*Directions for this task:* Please reproduce the listing below word for word, keeping every line in its original order.

*Records supplied:*
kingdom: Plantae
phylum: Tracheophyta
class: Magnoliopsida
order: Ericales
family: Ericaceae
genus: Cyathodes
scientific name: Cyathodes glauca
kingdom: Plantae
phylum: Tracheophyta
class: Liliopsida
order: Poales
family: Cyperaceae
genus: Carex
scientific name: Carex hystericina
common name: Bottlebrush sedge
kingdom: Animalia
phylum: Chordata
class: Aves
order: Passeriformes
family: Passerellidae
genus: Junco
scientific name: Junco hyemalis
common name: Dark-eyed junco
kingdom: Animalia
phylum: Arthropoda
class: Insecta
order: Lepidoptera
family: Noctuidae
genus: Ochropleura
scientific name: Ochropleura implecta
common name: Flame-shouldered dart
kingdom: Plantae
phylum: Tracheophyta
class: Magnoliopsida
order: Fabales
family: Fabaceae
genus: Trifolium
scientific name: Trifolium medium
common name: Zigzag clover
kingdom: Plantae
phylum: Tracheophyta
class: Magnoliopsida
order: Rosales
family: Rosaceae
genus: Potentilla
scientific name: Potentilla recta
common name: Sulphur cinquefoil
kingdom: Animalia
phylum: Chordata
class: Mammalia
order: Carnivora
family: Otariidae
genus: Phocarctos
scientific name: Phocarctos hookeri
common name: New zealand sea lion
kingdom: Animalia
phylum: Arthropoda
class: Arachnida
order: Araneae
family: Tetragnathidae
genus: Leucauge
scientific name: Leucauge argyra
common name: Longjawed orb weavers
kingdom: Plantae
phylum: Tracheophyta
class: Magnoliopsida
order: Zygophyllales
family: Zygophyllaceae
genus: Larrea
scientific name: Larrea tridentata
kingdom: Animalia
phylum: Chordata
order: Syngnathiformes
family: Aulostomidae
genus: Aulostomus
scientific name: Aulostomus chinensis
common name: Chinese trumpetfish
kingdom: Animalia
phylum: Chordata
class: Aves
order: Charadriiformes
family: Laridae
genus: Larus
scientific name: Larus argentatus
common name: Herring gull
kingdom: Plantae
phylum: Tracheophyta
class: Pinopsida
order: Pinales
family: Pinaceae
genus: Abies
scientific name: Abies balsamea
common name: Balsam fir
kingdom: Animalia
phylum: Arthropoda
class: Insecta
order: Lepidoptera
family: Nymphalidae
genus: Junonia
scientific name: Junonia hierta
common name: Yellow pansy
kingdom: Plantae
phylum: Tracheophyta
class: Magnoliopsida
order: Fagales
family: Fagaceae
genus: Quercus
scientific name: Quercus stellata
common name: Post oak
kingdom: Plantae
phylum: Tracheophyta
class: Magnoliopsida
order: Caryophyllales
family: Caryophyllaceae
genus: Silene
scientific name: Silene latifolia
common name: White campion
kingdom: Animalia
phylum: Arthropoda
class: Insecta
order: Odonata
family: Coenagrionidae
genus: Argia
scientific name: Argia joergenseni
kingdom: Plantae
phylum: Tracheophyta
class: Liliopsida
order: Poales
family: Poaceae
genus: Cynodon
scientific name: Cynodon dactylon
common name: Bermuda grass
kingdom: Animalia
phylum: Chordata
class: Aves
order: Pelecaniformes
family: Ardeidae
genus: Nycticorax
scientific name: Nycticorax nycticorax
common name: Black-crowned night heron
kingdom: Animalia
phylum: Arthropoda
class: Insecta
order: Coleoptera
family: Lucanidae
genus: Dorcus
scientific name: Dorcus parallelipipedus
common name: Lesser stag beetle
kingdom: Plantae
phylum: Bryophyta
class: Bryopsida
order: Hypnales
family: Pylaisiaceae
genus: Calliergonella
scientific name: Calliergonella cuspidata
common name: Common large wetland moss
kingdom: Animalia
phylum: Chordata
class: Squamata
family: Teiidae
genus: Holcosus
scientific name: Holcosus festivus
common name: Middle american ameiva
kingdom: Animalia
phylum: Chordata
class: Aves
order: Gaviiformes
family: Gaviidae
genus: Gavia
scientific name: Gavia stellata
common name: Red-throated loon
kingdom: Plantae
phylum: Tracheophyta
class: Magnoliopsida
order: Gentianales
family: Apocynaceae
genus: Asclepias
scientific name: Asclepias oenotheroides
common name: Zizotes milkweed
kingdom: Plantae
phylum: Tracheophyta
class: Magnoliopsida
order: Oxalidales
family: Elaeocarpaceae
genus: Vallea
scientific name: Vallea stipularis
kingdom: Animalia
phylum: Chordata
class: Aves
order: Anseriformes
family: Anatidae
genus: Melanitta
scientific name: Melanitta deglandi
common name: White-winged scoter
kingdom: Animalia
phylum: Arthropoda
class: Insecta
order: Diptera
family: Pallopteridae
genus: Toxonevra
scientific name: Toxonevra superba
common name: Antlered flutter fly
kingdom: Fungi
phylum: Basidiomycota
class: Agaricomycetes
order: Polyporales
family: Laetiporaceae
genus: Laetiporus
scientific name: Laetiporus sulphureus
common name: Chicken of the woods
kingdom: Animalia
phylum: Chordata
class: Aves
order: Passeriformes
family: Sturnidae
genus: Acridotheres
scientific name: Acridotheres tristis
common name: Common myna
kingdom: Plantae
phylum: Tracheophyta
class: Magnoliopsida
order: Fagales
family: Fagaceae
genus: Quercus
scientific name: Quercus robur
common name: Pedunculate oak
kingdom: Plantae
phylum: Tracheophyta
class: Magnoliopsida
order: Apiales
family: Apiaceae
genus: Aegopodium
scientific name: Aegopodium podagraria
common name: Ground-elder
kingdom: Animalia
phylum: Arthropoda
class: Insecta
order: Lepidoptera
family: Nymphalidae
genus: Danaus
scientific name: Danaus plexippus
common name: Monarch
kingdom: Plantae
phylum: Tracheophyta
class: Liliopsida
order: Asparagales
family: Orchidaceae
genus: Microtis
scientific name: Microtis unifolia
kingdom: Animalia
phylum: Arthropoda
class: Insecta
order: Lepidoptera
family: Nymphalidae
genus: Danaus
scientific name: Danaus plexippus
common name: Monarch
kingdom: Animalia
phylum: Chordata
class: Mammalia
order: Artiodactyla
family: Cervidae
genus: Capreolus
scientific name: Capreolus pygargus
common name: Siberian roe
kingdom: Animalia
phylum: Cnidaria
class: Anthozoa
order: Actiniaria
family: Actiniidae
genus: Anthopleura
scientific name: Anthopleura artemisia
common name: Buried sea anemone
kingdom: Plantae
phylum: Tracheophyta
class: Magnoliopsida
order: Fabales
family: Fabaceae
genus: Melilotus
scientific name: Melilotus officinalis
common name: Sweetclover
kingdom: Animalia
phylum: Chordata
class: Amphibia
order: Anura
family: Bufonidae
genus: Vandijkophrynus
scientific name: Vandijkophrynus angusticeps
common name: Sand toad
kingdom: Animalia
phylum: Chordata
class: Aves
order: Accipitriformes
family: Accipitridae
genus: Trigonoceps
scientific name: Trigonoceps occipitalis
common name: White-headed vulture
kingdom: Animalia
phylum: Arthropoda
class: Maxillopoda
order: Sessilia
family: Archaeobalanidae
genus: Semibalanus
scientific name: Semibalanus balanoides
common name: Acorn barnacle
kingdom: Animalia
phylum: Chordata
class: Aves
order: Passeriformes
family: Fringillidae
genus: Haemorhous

*Solution to the exercise:*
kingdom: Plantae
phylum: Tracheophyta
class: Magnoliopsida
order: Ericales
family: Ericaceae
genus: Cyathodes
scientific name: Cyathodes glauca
kingdom: Plantae
phylum: Tracheophyta
class: Liliopsida
order: Poales
family: Cyperaceae
genus: Carex
scientific name: Carex hystericina
common name: Bottlebrush sedge
kingdom: Animalia
phylum: Chordata
class: Aves
order: Passeriformes
family: Passerellidae
genus: Junco
scientific name: Junco hyemalis
common name: Dark-eyed junco
kingdom: Animalia
phylum: Arthropoda
class: Insecta
order: Lepidoptera
family: Noctuidae
genus: Ochropleura
scientific name: Ochropleura implecta
common name: Flame-shouldered dart
kingdom: Plantae
phylum: Tracheophyta
class: Magnoliopsida
order: Fabales
family: Fabaceae
genus: Trifolium
scientific name: Trifolium medium
common name: Zigzag clover
kingdom: Plantae
phylum: Tracheophyta
class: Magnoliopsida
order: Rosales
family: Rosaceae
genus: Potentilla
scientific name: Potentilla recta
common name: Sulphur cinquefoil
kingdom: Animalia
phylum: Chordata
class: Mammalia
order: Carnivora
family: Otariidae
genus: Phocarctos
scientific name: Phocarctos hookeri
common name: New zealand sea lion
kingdom: Animalia
phylum: Arthropoda
class: Arachnida
order: Araneae
family: Tetragnathidae
genus: Leucauge
scientific name: Leucauge argyra
common name: Longjawed orb weavers
kingdom: Plantae
phylum: Tracheophyta
class: Magnoliopsida
order: Zygophyllales
family: Zygophyllaceae
genus: Larrea
scientific name: Larrea tridentata
kingdom: Animalia
phylum: Chordata
order: Syngnathiformes
family: Aulostomidae
genus: Aulostomus
scientific name: Aulostomus chinensis
common name: Chinese trumpetfish
kingdom: Animalia
phylum: Chordata
class: Aves
order: Charadriiformes
family: Laridae
genus: Larus
scientific name: Larus argentatus
common name: Herring gull
kingdom: Plantae
phylum: Tracheophyta
class: Pinopsida
order: Pinales
family: Pinaceae
genus: Abies
scientific name: Abies balsamea
common name: Balsam fir
kingdom: Animalia
phylum: Arthropoda
class: Insecta
order: Lepidoptera
family: Nymphalidae
genus: Junonia
scientific name: Junonia hierta
common name: Yellow pansy
kingdom: Plantae
phylum: Tracheophyta
class: Magnoliopsida
order: Fagales
family: Fagaceae
genus: Quercus
scientific name: Quercus stellata
common name: Post oak
kingdom: Plantae
phylum: Tracheophyta
class: Magnoliopsida
order: Caryophyllales
family: Caryophyllaceae
genus: Silene
scientific name: Silene latifolia
common name: White campion
kingdom: Animalia
phylum: Arthropoda
class: Insecta
order: Odonata
family: Coenagrionidae
genus: Argia
scientific name: Argia joergenseni
kingdom: Plantae
phylum: Tracheophyta
class: Liliopsida
order: Poales
family: Poaceae
genus: Cynodon
scientific name: Cynodon dactylon
common name: Bermuda grass
kingdom: Animalia
phylum: Chordata
class: Aves
order: Pelecaniformes
family: Ardeidae
genus: Nycticorax
scientific name: Nycticorax nycticorax
common name: Black-crowned night heron
kingdom: Animalia
phylum: Arthropoda
class: Insecta
order: Coleoptera
family: Lucanidae
genus: Dorcus
scientific name: Dorcus parallelipipedus
common name: Lesser stag beetle
kingdom: Plantae
phylum: Bryophyta
class: Bryopsida
order: Hypnales
family: Pylaisiaceae
genus: Calliergonella
scientific name: Calliergonella cuspidata
common name: Common large wetland moss
kingdom: Animalia
phylum: Chordata
class: Squamata
family: Teiidae
genus: Holcosus
scientific name: Holcosus festivus
common name: Middle american ameiva
kingdom: Animalia
phylum: Chordata
class: Aves
order: Gaviiformes
family: Gaviidae
genus: Gavia
scientific name: Gavia stellata
common name: Red-throated loon
kingdom: Plantae
phylum: Tracheophyta
class: Magnoliopsida
order: Gentianales
family: Apocynaceae
genus: Asclepias
scientific name: Asclepias oenotheroides
common name: Zizotes milkweed
kingdom: Plantae
phylum: Tracheophyta
class: Magnoliopsida
order: Oxalidales
family: Elaeocarpaceae
genus: Vallea
scientific name: Vallea stipularis
kingdom: Animalia
phylum: Chordata
class: Aves
order: Anseriformes
family: Anatidae
genus: Melanitta
scientific name: Melanitta deglandi
common name: White-winged scoter
kingdom: Animalia
phylum: Arthropoda
class: Insecta
order: Diptera
family: Pallopteridae
genus: Toxonevra
scientific name: Toxonevra superba
common name: Antlered flutter fly
kingdom: Fungi
phylum: Basidiomycota
class: Agaricomycetes
order: Polyporales
family: Laetiporaceae
genus: Laetiporus
scientific name: Laetiporus sulphureus
common name: Chicken of the woods
kingdom: Animalia
phylum: Chordata
class: Aves
order: Passeriformes
family: Sturnidae
genus: Acridotheres
scientific name: Acridotheres tristis
common name: Common myna
kingdom: Plantae
phylum: Tracheophyta
class: Magnoliopsida
order: Fagales
family: Fagaceae
genus: Quercus
scientific name: Quercus robur
common name: Pedunculate oak
kingdom: Plantae
phylum: Tracheophyta
class: Magnoliopsida
order: Apiales
family: Apiaceae
genus: Aegopodium
scientific name: Aegopodium podagraria
common name: Ground-elder
kingdom: Animalia
phylum: Arthropoda
class: Insecta
order: Lepidoptera
family: Nymphalidae
genus: Danaus
scientific name: Danaus plexippus
common name: Monarch
kingdom: Plantae
phylum: Tracheophyta
class: Liliopsida
order: Asparagales
family: Orchidaceae
genus: Microtis
scientific name: Microtis unifolia
kingdom: Animalia
phylum: Arthropoda
class: Insecta
order: Lepidoptera
family: Nymphalidae
genus: Danaus
scientific name: Danaus plexippus
common name: Monarch
kingdom: Animalia
phylum: Chordata
class: Mammalia
order: Artiodactyla
family: Cervidae
genus: Capreolus
scientific name: Capreolus pygargus
common name: Siberian roe
kingdom: Animalia
phylum: Cnidaria
class: Anthozoa
order: Actiniaria
family: Actiniidae
genus: Anthopleura
scientific name: Anthopleura artemisia
common name: Buried sea anemone
kingdom: Plantae
phylum: Tracheophyta
class: Magnoliopsida
order: Fabales
family: Fabaceae
genus: Melilotus
scientific name: Melilotus officinalis
common name: Sweetclover
kingdom: Animalia
phylum: Chordata
class: Amphibia
order: Anura
family: Bufonidae
genus: Vandijkophrynus
scientific name: Vandijkophrynus angusticeps
common name: Sand toad
kingdom: Animalia
phylum: Chordata
class: Aves
order: Accipitriformes
family: Accipitridae
genus: Trigonoceps
scientific name: Trigonoceps occipitalis
common name: White-headed vulture
kingdom: Animalia
phylum: Arthropoda
class: Maxillopoda
order: Sessilia
family: Archaeobalanidae
genus: Semibalanus
scientific name: Semibalanus balanoides
common name: Acorn barnacle
kingdom: Animalia
phylum: Chordata
class: Aves
order: Passeriformes
family: Fringillidae
genus: Haemorhous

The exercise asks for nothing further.